Una división de HarperCollins Ibérica, S.A.

Núñez de Balboa, 56

28001 Madrid

 

© 2005 Marion Lennox

© 2017 Harlequin Ibérica, una división de HarperCollins Ibérica, S.A.

Instinto de protección, n.º 1996 - julio 2017

Título original: Rescued by a Millionaire

Publicada originalmente por Mills & Boon®, Ltd., Londres.

 

Todos los derechos están reservados incluidos los de reproducción, total o parcial. Esta edición ha sido publicada con autorización de Harlequin Books S.A.

Esta es una obra de ficción. Nombres, caracteres, lugares, y situaciones son producto de la imaginación del autor o son utilizados ficticiamente, y cualquier parecido con personas, vivas o muertas, establecimientos de negocios (comerciales), hechos o situaciones son pura coincidencia.

® Harlequin, Jazmín y logotipo Harlequin son marcas registradas propiedad de Harlequin Enterprises Limited.

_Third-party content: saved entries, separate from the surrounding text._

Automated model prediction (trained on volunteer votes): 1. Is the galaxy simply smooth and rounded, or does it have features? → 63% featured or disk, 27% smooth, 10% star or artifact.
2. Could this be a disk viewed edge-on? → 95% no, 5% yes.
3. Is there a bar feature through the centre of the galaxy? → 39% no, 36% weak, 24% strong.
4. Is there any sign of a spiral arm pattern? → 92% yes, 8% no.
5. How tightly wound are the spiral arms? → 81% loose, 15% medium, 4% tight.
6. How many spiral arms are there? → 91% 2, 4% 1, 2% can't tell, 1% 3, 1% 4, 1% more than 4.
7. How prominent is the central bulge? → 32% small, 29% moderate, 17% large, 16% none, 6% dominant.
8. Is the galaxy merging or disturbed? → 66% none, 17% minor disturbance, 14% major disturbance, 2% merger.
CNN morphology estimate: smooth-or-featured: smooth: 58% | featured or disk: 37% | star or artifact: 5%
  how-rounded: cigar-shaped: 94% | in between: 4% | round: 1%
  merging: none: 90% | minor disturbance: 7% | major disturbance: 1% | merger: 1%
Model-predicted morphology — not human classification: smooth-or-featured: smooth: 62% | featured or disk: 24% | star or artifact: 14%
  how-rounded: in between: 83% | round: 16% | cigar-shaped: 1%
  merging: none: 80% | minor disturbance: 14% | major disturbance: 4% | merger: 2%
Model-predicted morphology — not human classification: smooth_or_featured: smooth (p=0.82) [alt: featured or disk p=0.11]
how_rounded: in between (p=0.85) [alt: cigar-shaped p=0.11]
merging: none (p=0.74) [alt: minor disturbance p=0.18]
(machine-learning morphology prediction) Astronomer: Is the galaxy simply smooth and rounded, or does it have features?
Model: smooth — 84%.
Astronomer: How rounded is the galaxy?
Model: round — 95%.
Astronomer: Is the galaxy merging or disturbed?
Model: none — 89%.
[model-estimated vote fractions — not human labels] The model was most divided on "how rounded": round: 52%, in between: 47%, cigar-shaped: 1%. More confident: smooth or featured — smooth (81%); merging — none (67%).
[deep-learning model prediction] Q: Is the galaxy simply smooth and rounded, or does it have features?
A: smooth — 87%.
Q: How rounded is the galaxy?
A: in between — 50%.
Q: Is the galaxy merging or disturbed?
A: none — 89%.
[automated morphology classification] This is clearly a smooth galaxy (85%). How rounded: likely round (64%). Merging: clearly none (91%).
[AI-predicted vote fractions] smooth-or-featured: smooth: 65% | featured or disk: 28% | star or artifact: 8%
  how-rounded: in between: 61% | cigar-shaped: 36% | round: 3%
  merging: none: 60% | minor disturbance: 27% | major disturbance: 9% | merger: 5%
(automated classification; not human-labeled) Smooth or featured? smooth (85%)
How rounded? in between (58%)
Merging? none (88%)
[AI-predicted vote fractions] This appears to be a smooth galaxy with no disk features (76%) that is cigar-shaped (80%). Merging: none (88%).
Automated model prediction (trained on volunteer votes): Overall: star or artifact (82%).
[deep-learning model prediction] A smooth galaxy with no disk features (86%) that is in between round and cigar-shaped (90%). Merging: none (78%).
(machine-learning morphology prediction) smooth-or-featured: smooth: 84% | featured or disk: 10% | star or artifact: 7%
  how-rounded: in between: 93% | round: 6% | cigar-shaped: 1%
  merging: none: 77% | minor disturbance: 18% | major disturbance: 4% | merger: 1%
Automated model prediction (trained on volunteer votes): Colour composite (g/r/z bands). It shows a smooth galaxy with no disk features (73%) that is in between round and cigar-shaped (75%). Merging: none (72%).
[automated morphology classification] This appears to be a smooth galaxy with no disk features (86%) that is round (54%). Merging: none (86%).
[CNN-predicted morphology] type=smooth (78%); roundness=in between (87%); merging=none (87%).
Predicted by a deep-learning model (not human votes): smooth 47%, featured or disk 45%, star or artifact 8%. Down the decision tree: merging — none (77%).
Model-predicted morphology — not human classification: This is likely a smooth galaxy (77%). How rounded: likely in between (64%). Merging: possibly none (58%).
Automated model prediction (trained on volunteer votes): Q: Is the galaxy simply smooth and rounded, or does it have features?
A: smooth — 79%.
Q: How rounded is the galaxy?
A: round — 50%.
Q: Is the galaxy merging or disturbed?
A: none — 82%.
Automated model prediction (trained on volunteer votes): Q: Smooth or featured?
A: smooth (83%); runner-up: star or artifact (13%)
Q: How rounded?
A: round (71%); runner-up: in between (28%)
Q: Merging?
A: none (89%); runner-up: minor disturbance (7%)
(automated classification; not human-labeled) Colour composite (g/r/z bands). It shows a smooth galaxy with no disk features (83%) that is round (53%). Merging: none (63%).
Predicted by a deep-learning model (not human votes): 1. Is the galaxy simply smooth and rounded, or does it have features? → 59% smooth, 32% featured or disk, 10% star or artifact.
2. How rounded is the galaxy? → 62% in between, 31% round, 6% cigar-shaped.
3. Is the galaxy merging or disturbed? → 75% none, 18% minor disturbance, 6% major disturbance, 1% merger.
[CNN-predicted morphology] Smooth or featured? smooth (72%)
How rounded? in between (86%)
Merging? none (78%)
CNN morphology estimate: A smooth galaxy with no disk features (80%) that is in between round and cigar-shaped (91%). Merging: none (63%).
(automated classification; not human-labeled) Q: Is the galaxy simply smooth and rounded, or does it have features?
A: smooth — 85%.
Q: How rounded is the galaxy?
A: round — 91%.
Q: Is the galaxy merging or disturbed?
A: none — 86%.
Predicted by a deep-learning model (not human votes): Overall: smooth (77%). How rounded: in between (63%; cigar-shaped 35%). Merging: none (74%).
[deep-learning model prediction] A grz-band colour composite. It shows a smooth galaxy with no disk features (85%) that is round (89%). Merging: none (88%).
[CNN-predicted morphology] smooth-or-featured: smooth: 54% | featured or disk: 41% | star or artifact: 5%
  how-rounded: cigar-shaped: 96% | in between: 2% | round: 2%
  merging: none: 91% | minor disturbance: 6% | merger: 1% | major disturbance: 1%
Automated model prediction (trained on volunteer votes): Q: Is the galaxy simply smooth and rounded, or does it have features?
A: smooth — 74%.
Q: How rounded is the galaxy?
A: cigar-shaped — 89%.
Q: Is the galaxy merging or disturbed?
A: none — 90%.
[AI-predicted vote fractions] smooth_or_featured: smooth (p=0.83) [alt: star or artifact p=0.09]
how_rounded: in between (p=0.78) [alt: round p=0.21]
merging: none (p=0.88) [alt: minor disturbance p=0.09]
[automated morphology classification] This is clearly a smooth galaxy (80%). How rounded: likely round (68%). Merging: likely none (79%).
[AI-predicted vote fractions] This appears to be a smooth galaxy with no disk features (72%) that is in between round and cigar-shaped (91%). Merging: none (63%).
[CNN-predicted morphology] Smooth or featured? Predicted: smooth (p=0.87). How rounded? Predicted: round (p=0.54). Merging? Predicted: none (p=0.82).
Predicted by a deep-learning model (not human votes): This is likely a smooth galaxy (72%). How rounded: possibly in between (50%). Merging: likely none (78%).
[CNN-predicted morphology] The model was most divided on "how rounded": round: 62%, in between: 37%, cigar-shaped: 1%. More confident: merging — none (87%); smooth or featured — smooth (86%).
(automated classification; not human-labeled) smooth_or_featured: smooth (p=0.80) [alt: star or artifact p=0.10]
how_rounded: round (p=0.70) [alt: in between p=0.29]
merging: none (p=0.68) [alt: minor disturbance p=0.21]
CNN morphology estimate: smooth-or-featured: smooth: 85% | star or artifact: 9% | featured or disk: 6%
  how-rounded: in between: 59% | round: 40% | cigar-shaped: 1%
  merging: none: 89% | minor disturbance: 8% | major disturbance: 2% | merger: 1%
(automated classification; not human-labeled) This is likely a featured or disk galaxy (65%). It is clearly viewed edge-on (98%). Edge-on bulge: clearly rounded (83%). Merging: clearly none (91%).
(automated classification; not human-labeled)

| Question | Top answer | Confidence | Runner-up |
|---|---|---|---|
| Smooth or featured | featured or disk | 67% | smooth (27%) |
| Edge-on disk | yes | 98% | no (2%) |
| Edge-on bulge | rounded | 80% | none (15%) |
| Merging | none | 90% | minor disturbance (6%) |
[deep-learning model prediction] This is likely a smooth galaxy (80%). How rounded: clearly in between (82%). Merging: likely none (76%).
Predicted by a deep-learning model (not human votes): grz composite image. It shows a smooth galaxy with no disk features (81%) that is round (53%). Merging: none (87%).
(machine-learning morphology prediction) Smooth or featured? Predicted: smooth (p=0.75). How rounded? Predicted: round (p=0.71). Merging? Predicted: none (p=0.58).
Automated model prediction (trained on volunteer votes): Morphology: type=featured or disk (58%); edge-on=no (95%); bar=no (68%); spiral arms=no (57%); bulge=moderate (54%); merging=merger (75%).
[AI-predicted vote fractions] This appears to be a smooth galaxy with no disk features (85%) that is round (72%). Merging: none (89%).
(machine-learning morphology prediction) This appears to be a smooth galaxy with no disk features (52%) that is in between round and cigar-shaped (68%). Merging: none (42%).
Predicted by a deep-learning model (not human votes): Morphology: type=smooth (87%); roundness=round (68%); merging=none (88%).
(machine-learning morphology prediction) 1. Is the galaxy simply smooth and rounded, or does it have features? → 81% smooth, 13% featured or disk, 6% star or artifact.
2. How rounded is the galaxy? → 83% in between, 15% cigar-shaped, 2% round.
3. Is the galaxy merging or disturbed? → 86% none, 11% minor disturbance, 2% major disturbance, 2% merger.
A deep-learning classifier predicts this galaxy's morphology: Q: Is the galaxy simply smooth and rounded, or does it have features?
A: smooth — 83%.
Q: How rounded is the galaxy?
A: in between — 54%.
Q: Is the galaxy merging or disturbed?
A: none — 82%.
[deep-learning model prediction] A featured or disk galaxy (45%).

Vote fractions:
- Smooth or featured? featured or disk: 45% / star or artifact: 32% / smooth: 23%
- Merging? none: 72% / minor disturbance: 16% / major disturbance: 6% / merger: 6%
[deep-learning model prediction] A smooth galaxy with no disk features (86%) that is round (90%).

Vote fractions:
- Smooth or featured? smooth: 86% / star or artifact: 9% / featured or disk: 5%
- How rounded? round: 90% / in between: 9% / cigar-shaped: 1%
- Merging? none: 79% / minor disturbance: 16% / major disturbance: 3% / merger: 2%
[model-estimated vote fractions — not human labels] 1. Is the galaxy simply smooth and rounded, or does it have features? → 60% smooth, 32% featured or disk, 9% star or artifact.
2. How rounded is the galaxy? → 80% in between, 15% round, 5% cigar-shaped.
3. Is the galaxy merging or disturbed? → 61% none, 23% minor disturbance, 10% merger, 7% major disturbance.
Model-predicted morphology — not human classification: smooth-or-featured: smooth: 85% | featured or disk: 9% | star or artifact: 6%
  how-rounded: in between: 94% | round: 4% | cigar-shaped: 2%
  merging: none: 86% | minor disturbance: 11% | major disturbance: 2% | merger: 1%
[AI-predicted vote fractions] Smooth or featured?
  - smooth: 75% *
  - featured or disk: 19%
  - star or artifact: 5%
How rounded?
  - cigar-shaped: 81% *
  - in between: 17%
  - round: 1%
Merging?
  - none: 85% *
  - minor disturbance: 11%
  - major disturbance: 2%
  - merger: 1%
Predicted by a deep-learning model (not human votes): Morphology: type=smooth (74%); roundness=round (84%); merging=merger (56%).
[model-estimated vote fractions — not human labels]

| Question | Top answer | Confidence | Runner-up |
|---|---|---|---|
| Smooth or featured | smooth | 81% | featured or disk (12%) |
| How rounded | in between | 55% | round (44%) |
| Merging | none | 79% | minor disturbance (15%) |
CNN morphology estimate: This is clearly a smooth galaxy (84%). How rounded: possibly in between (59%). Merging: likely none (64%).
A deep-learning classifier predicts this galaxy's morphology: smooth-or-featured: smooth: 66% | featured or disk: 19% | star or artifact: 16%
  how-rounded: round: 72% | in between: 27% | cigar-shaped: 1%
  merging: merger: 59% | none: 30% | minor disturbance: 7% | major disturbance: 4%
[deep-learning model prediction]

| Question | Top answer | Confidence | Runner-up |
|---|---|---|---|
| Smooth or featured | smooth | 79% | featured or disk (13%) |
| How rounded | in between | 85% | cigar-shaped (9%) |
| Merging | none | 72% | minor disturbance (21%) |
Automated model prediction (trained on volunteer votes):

® y ™ son marcas registradas por Harlequin Enterprises Limited y sus filiales, utilizadas con licencia. Las marcas que lleven ® están registradas en la Oficina Española de Patentes y Marcas y en otros países.

Imagen de cubierta utilizada con permiso de Harlequin Enterprises Limited. Todos los derechos están reservados.

 

I.S.B.N.: 978-84-9170-070-8

 

Conversión ebook: MT Color & Diseño, S.L.

Índice

 

Portadilla

Créditos

Índice

Prólogo

Capítulo 1

Capítulo 2

Capítulo 3

Capítulo 4

Capítulo 5

Capítulo 6

Capítulo 7

Capítulo 8

Capítulo 9

Capítulo 10

Capítulo 11

Si te ha gustado este libro…

Prólogo

 

UNA EXTRAÑA sensación de alivio invadió a Riley Jackson cuando cargó las últimas pertenencias de su esposa en el aeroplano de su mejor amigo. ¿No debería sentirse furioso? ¿O desolado? ¿O resentido? Al fin y al cabo, así era como se había sentido en el pasado cada vez que había tenido que decirle adiós a alguna persona a la que había querido.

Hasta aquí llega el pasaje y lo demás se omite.